§ WHAT TO DO:
Pick out every line in the records that contains the word "produtos", and copy each one.
==== DATASET CONTENT
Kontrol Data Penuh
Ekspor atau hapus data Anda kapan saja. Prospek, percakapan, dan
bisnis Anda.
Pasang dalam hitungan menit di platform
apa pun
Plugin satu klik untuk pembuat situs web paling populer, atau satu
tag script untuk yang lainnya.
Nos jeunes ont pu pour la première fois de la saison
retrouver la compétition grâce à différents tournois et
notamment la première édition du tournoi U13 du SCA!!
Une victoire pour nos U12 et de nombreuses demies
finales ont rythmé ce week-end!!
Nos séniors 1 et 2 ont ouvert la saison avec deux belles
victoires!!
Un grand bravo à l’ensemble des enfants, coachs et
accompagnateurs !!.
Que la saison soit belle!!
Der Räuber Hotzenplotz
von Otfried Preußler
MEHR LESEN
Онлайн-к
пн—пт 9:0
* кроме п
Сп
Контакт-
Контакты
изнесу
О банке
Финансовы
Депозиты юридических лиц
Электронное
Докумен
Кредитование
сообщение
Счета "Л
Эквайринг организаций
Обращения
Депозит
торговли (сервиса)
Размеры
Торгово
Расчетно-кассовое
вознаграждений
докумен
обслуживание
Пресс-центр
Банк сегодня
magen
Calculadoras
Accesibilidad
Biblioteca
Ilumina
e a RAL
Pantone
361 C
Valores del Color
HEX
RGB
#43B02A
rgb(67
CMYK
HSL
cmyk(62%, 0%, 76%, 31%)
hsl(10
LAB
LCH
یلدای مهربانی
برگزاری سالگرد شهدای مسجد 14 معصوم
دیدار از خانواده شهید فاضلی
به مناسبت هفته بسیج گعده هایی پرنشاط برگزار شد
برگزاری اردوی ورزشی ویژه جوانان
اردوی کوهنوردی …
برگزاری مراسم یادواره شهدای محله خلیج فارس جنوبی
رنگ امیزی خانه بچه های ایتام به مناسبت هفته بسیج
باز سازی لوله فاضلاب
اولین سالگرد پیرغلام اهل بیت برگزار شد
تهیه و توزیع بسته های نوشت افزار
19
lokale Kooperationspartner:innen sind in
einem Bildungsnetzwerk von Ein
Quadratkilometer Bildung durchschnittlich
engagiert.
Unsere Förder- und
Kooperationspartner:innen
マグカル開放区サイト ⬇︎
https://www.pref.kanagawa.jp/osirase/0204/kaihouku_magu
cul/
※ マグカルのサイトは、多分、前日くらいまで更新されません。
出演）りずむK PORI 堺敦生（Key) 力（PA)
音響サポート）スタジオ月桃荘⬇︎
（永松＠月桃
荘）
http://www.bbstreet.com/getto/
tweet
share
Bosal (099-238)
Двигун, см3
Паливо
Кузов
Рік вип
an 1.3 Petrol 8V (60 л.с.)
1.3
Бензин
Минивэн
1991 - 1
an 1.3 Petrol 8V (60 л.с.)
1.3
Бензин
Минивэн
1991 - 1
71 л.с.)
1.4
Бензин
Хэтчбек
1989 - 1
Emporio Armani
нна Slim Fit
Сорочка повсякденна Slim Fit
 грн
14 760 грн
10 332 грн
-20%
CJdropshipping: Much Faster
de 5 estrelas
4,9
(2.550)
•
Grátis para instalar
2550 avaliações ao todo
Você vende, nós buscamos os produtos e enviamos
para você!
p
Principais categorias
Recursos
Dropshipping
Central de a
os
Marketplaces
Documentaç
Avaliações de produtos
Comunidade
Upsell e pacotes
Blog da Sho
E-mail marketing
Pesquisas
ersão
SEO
========
§ FINAL ANSWER:
Você vende, nós buscamos os produtos e enviamos
Avaliações de produtos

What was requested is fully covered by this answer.